そしてもう一つ、大塚製靴の歩みで忘れてはならないのが、「ハッシュパピー」や「ジョンストン&マーフィー」といった海外ブランドとの提携だ。日本人の足を熟知する同社が企画・デザインから手がけたそれらのブランドの国内モデル(日本向け商品)は、多くのファンを生んだ。高い技術力と国内における圧倒的な信頼でビジネスチャンスを掴み、ライセンス事業は一時主軸となっていた。そして現在、靴の市場も成熟期を迎え、もはや世代などでターゲットを括ることができなくなってきたいま、世代を超えて本物を求めるお客様に向けたオリジナルブランド開発に力を注ぐ。このように、大塚製靴は常に時代を見据え、柔軟に事業転換を図ってきた。2012(平成24)年には満を持して、東京・六本木ヒルズに直営店「シューマニュファクチャーズ オーツカ」をオープン。手縫い職人が腕をふるうフルオーダー手縫いのビスポークをはじめ、同社の“経験”を結集させ、本当に履き心地の良い靴を提供している。同店にはお客様との二人三脚で靴選びをサポートするシューコンシェルジュに加え、お手入れや修理などアフターケアを担当する職人が常駐。単に良い靴が買えるだけではなく、昨今の“体験型消費”志向に着目し、靴づくりそのものが体感できるのが大きな特徴だ。実際、ショップに足を運ぶのは幅広い世代の靴好きだけでなく、日本の丁寧なものづくりに魅せられた中国をはじめアジアからの観光客も多く、インバウンド消費も取り込んでいるという。

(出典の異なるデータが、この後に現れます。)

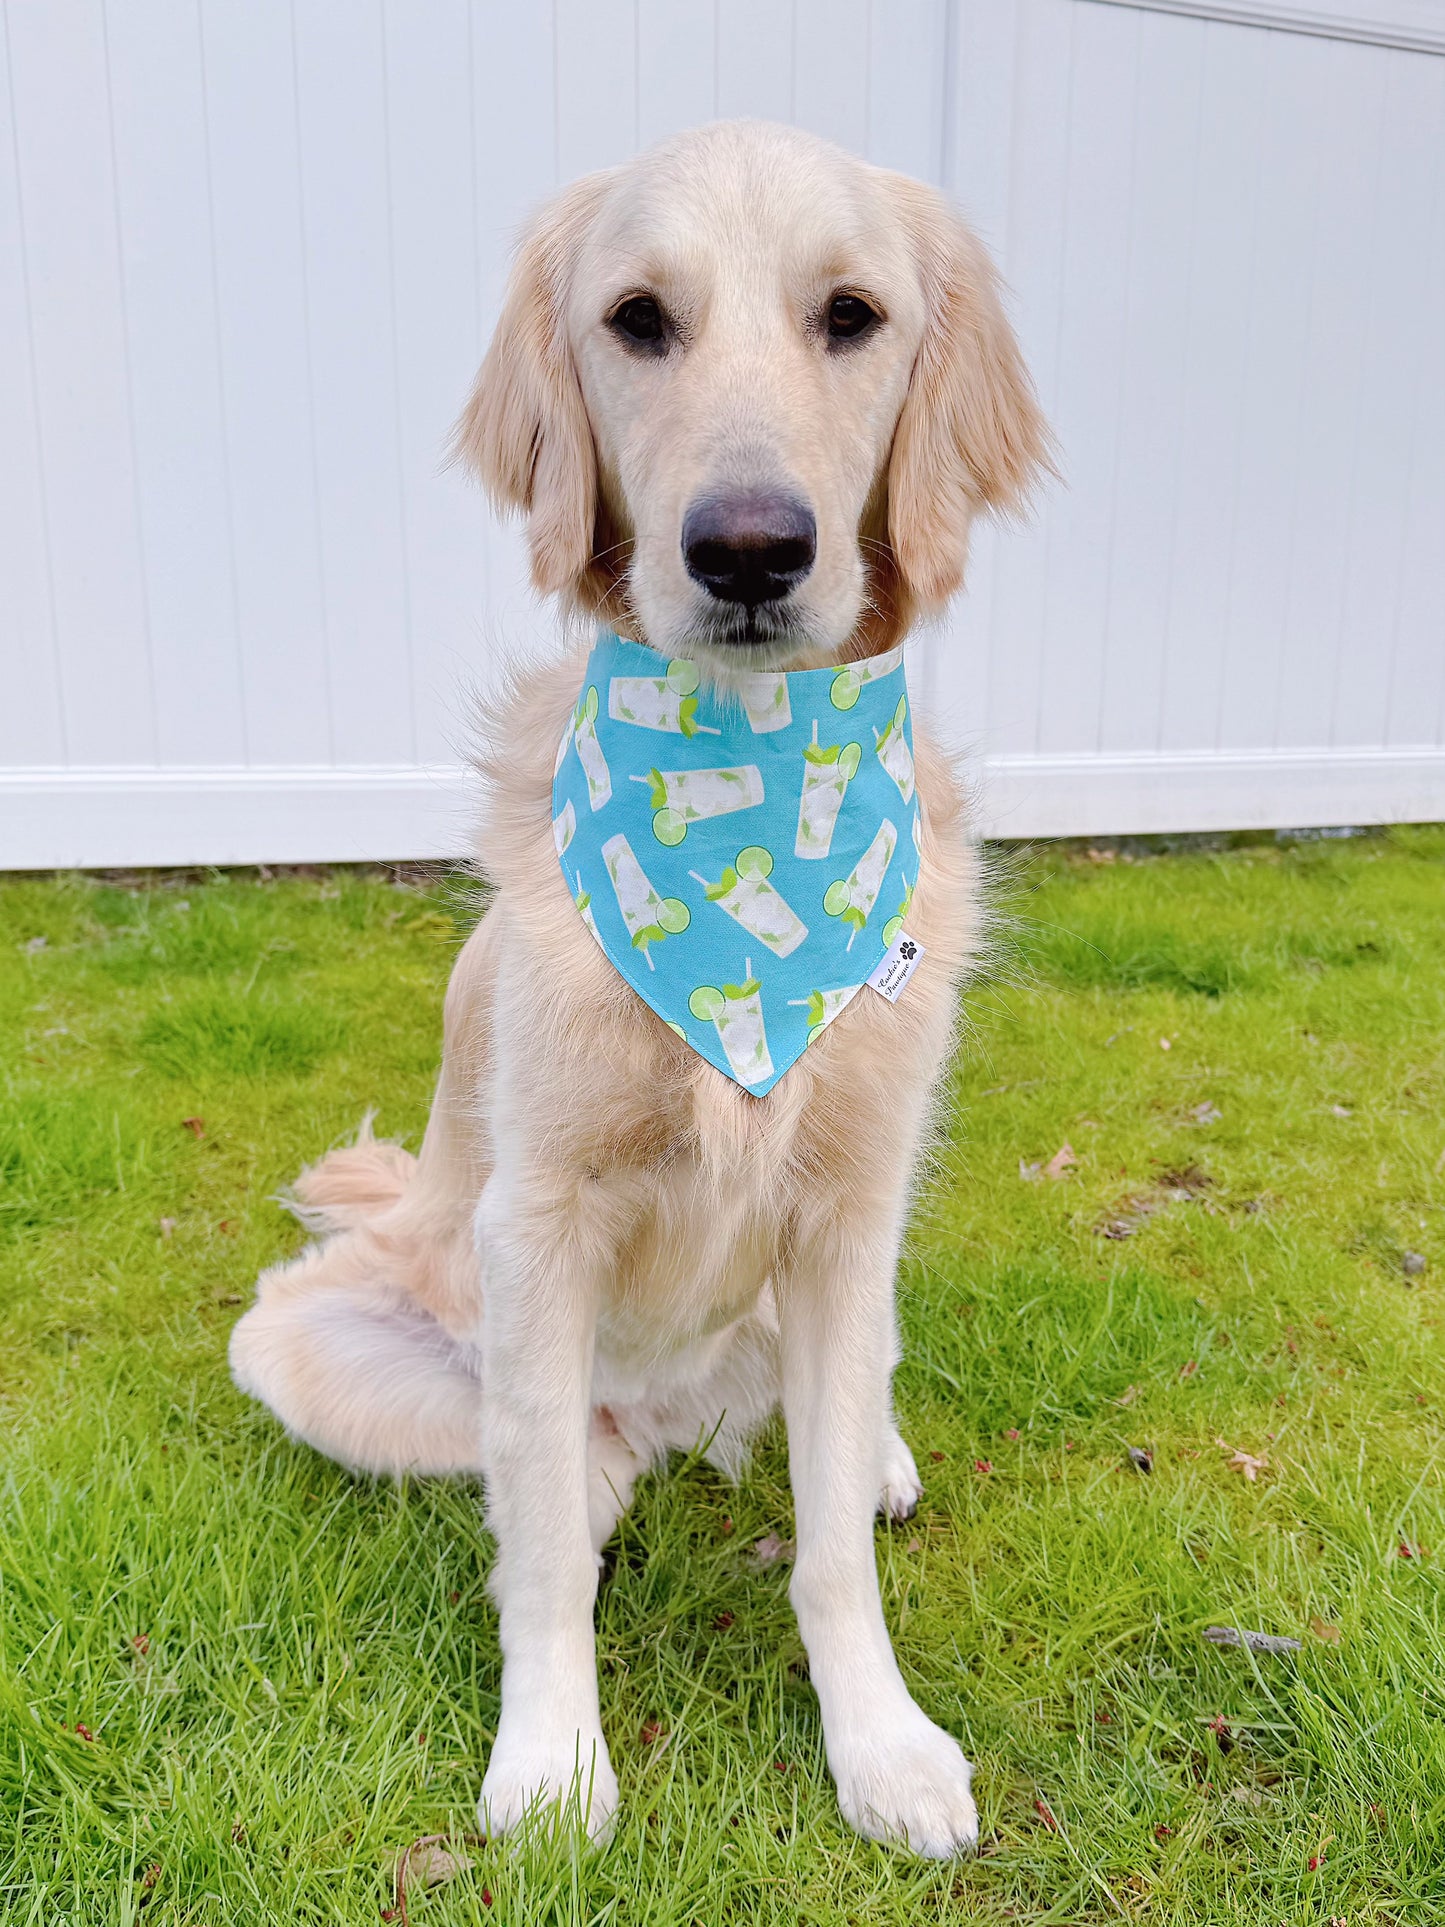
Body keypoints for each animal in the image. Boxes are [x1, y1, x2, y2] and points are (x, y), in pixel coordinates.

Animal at [232, 116, 1048, 1849]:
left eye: (852, 315)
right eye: (637, 320)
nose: (747, 548)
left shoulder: (849, 1211)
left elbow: (830, 1547)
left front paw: (880, 1743)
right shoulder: (538, 1219)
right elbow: (541, 1547)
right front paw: (549, 1761)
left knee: (828, 1428)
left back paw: (874, 1450)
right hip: (331, 1333)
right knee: (577, 1479)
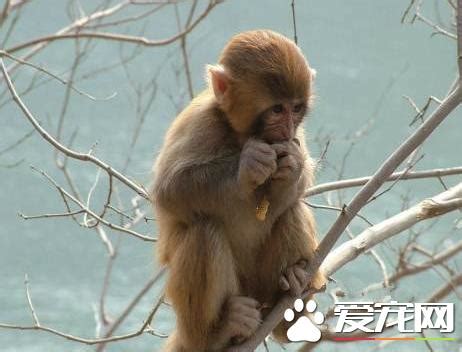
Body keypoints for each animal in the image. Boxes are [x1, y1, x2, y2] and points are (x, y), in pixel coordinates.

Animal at [152, 30, 324, 352]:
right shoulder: (201, 122)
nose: (286, 129)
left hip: (260, 288)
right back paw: (216, 333)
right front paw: (249, 164)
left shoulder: (296, 136)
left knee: (292, 210)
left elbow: (296, 187)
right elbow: (169, 190)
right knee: (204, 230)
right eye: (277, 109)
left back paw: (292, 301)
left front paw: (292, 166)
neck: (242, 134)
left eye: (295, 108)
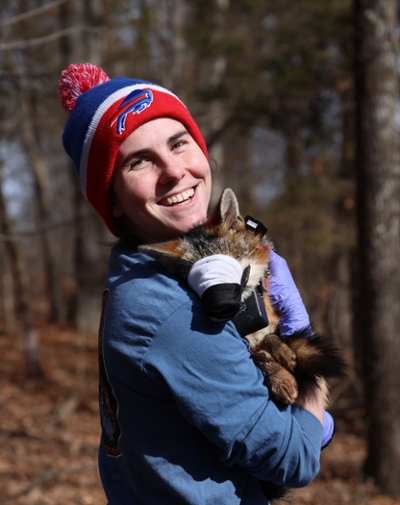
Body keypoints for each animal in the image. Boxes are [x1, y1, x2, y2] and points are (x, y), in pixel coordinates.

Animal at [138, 188, 346, 500]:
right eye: (197, 277)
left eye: (230, 261)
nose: (222, 305)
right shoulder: (248, 347)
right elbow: (259, 357)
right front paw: (280, 377)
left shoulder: (275, 324)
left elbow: (274, 338)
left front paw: (282, 353)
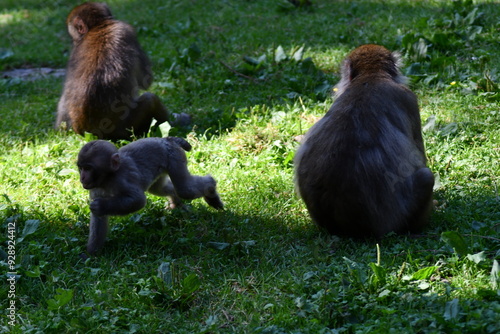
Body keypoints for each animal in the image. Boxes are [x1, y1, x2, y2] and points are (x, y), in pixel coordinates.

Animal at [56, 1, 171, 140]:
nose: (74, 40)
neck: (99, 26)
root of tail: (95, 133)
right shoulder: (126, 30)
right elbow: (146, 80)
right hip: (125, 129)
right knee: (150, 99)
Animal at [77, 137, 224, 254]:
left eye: (88, 168)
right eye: (81, 168)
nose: (82, 177)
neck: (108, 178)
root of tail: (166, 139)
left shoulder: (122, 179)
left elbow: (138, 200)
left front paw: (100, 206)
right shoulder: (95, 188)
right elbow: (99, 218)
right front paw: (91, 252)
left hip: (174, 156)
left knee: (185, 189)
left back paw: (211, 189)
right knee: (158, 188)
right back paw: (176, 202)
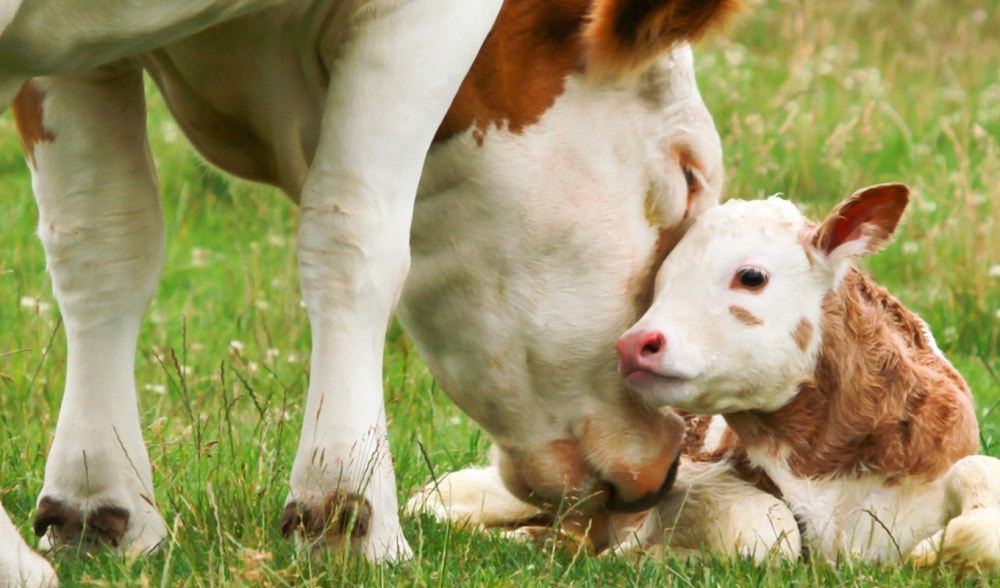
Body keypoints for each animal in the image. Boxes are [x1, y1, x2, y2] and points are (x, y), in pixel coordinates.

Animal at [0, 0, 744, 568]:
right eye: (687, 176)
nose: (669, 462)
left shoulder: (77, 68)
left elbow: (105, 239)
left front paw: (97, 505)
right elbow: (355, 234)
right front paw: (346, 512)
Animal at [616, 185, 1000, 568]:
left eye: (751, 277)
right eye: (659, 281)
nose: (633, 343)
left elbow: (980, 484)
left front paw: (931, 555)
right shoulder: (690, 473)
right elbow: (768, 529)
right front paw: (653, 553)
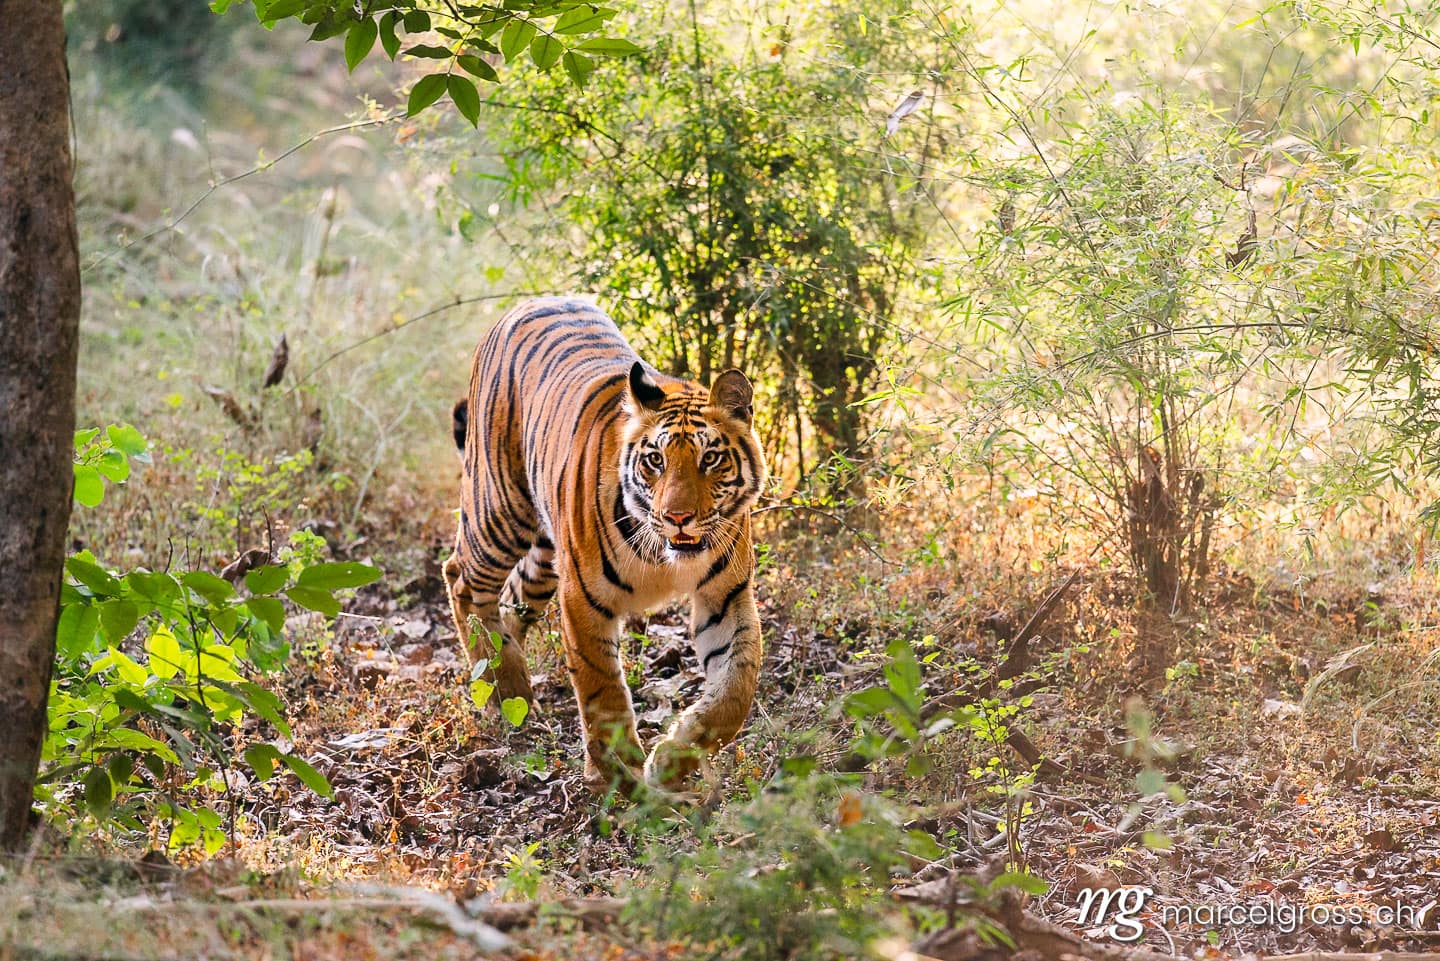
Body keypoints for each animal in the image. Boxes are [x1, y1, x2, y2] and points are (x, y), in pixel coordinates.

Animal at [444, 297, 767, 792]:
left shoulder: (725, 597)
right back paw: (503, 691)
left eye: (710, 458)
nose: (677, 517)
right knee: (462, 580)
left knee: (509, 604)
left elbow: (735, 688)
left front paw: (671, 761)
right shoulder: (583, 598)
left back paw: (515, 691)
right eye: (655, 460)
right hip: (498, 509)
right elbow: (603, 688)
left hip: (543, 558)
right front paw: (619, 772)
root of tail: (528, 301)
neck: (666, 558)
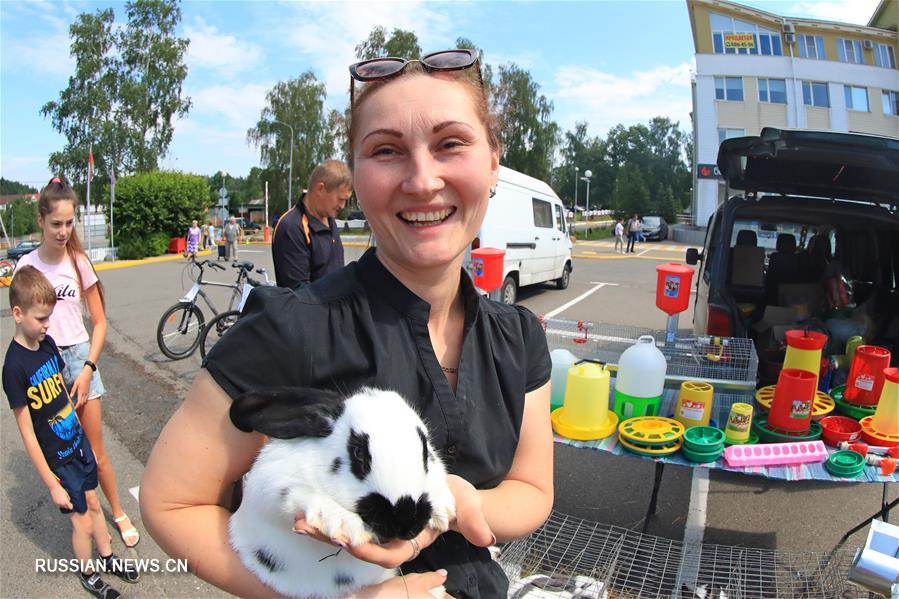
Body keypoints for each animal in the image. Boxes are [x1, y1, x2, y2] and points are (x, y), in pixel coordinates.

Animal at [230, 386, 458, 599]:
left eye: (426, 453)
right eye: (358, 454)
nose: (406, 525)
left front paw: (443, 510)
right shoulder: (272, 482)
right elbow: (296, 492)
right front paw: (346, 525)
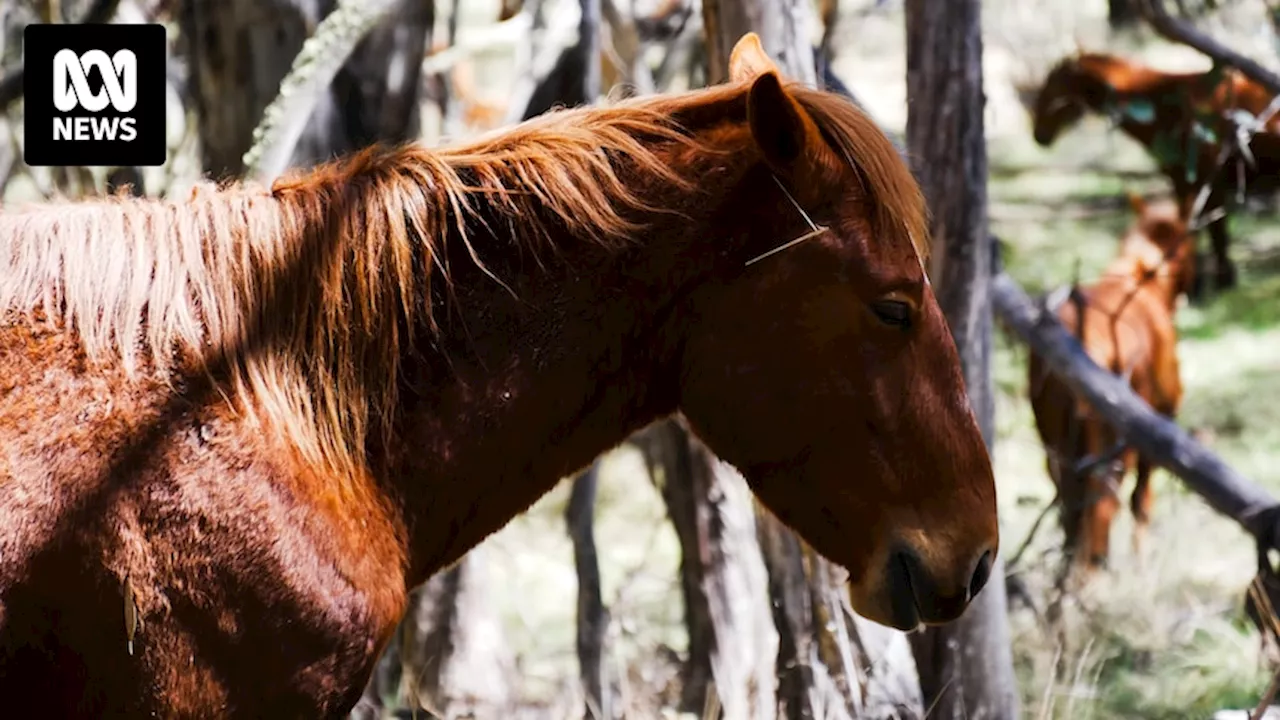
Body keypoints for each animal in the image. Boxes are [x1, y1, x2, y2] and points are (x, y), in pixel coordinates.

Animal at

そうした職人の手業に代表される伝統を継承しながらも時代に合わせて新しい試みに挑戦する同社の精神は、「ほかにはないモノを置きたい」百貨店からの期待も高い。伊勢丹新宿メンズ館とのコラボレーションによる商品開発では、大塚製靴が得意とするクラシックなビジネスシューズに日本屈指の目利きバイヤーのアイデアを反映し、“新クラシック靴”との呼び声も高い名靴を誕生させた 。いまや40代以上の男性一人あたりの靴の消費量は年間1.9足で、その平均単価は2万円に満たないなか、大塚製靴は「職人技が体感できる靴」や「ここでしか買えない靴」を提案することによって、これからも老舗の強みを時代にフィットさせ、真似することのできない価値へと変えていく。

  • ※1アッパー(甲革)と表底を接着剤で貼り合わせ、プレスにかけて熱圧着する製法。作業工程が短く、機械で量産できるため、安価な靴づくりに適している。
  • ※2ポリウレタンなど底材となる素材が液状の原料の時に金型に注入し、底を付ける製法。接着強度が高く、耐久性、耐水性に優れているため、ウォーキングシューズに適している。
  • ※3高級紳士靴の代名詞にもなっている伝統的な製法で、重厚なつくりが特徴。型くずれせず履き込むほどに足に馴染み、何度でも修理ができるため、長年愛用できる。
  • ※41860年代に欧米で生まれた製法で、日本では明治30年頃導入された。構造がシンプルで軽量なのが特徴。
  • ※5アッパーの端を表底に貼り付け、その部分を出し縫いするというシンプルな製法。軽くて屈曲性が良く軽快な履き心地のため、カジュアルシューズに適している。